> [EXERCISE TASKS]:
A - Please reproduce the newborn care passage word for word, between "Babies are putting" and "when baby sleeps.", inclusive.
B - Carry on writing the newborn care passage from the point where it stops.

> [TEXT BLOCK]:
§
Newborns sleep a lot; on average 16.5 hrs per day and most of the rest of the time they are feeding and getting cuddles. This little person is taking in a lot about their environment and learns about him or herself. They have to learn that their hand is actually attached to them and all the things they can do with it. Their eyesight isn't that great at birth. They can only see about 20-30cm and see things in black and white.  Observe to see that they are following objects that are close to them. They have adult vision at three months and their eye colour can change up to 6 months of age. Their hair colour can also change, so your grey/blue-eyed baby with blonde hair may become a brunette with brown eyes.

Hearing is often better than yours, as it hasn't been damaged by loud noise. Signs that they can hear are turning their heads towards noise and getting a fright with a loud bang.

Babies are putting weight on, often doubling their weight at 6 months and tripling by a year. Consider an adult trying to do that! They also have little stomachs. An average sized baby (3.5kg) at birth only holds 20 -30mls. Thus they need to feed often, including during the night.

Some babies will sleep through the night by 6 weeks (for 6-8hrs) but not many! So getting up to feed is something you have to resign yourself to. During the day try to have at least one rest time or sleep when baby sleeps.

If breastfeeding it will take time to get it sorted. It is a skill and it takes you and the baby time to learn how to do this. If you are still having problems, talk to Plunket Karitane centres, La Leche League or a Lactation consultant's ph 0800 4 Lactation or look on the LLL webiste here you will find answers to your breastfeeding and parenting questions, drawn from the various resources. Resources come from New Beginnings (publication for parents), Leaven (publication for our volunteer Leaders), Breastfeeding Abstracts (publication for professionals), our Frequently Asked Questions collection, and our podcasts. or MOH breastfeeding question page.

People will tell you that most problems get better. At the start it is hard to know what to do when your baby cries, as it can be quess work. Babies normally cry on average 1-4 hrs in total each day. This is how they communicate. It is hard for parents to listen to their baby cry. With time you get to know your baby and start to work out what they 'may' want. If unsure, work down a list: could they be hungry, tired, wet/dirty, bored or just want a cuddle. If they cry a lot, and you are concerned, always have them checked by a health professional in case it is related to a health problem or colic. See the information on colic and infant health on the Plunket website and the article on BabyWebNZ infant health.
§
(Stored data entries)
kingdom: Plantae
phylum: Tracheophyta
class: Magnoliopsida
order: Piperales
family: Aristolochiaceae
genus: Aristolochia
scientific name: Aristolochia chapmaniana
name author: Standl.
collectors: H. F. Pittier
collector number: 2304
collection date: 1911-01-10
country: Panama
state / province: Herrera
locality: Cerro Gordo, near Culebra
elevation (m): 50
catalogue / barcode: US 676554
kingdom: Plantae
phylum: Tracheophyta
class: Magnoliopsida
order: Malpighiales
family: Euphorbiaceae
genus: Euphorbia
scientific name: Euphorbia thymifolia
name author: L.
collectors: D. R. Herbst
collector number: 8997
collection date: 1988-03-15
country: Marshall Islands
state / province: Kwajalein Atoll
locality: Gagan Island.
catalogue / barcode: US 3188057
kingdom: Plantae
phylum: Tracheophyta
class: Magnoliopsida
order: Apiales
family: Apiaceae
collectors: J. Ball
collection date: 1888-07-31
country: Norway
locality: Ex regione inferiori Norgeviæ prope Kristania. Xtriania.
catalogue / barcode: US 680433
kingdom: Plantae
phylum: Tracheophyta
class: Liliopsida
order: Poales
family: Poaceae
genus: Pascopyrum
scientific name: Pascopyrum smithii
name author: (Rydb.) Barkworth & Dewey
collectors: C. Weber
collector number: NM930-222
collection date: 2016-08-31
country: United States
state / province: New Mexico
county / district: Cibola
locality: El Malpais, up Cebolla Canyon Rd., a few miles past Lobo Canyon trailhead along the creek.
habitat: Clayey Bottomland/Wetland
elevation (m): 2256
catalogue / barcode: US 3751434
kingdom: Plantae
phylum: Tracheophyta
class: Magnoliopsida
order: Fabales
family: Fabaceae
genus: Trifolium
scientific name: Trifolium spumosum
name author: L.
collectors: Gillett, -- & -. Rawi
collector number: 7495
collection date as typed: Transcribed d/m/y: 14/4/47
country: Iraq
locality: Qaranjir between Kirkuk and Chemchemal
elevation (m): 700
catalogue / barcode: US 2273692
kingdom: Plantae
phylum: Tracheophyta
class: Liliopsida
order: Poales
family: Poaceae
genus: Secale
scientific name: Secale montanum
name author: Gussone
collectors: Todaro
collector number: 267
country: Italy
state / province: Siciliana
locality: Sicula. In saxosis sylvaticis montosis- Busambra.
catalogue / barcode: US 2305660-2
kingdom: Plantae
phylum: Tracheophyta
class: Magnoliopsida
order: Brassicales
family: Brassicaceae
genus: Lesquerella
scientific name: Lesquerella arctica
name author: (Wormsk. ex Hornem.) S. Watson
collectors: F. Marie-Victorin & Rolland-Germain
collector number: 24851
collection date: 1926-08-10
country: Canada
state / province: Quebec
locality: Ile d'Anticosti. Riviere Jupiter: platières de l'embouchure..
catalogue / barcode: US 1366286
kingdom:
§
> [ANSWERS TO THE PROBLEMS]:
A -
Babies are putting weight on, often doubling their weight at 6 months and tripling by a year. Consider an adult trying to do that! They also have little stomachs. An average sized baby (3.5kg) at birth only holds 20 -30mls. Thus they need to feed often, including during the night.

Some babies will sleep through the night by 6 weeks (for 6-8hrs) but not many! So getting up to feed is something you have to resign yourself to. During the day try to have at least one rest time or sleep when baby sleeps.

B -
If you are finding things aren't getting better and every day is a bad day then you have to ask yourself, could I have postnatal depression? If you are in tears a lot of the time and life just isn't any fun, go talk to your midwife, plunket nurse or doctor. See the article on BabyWebNZ PND.

As a new parent conflicting advice can be difficult. If you try to read all the books re parenting you may get fustrated because there will be conflicting advice and you will be so busy reading books you will have no time to have fun with your child. Let your child also teach you. You will learn from them and talk to other new parents about any helpful hints.
There are a hundred and one books written on babies. Try to avoid any books that read like instruction manuals. Your baby is a human being so each one will be different. It is nice to have some guidelines but strict controls on your baby often won't work. If your baby is hungry feed them. Also they are going to have good and bad days like anyone else. Try to avoid "strict" routines, though a bedtime routine is helpful in letting them know it is time for sleep. Eg bath, a drink, when older read a book and a cuddle then off to bed. They will develop set sleep patterns as they get older, and just when you think you know the times they like to sleep, they change the routine or drop a sleep during the day.

Treat them as an individual and trust yourself. You are their parent and you know this baby better than anyone else. The health professional may know more about health concerns, but you know more about your own baby, you look after them more than anyone else. Everyone has an opinion on parenting. Your opinion is more important than anyone else?s when it comes to your child.

Read some common sense books. The Well Child Tamariki Ora Health book is a good resource, and this is free from your plunket nurse or LMC (midwife, doctor).

Also has a lot of useful information. BabyCenter is an online resource for expectant and new parents, filled with parenting information. You can have emails sent to you from this site each week about what you can expect your child to be doing at what age.

Every child is different but this gives you some guidelines re child development.

In the first three months they are learning to hold their head up. This is an important part in the process of learning to walk. They may even start doing baby push-ups from 3 months onwards. This is why it is important to have an awake tummy time on the floor. From around 5 months of age they learn to roll over, but sometimes they can do this from 3 months of age, so never think it is safe to leave your baby on a high surface. A major reason for admissions of children to hospital is falls. Remember, a baby falling off a bed or table is like you falling off the roof of your house!

From 2-3 months they will start responding to you more with smiles and baby noises (coos, squeals and laughs). This attachment to you will continue to grow over the next months to a point when they will become scared of strangers and will not like it when you leave them.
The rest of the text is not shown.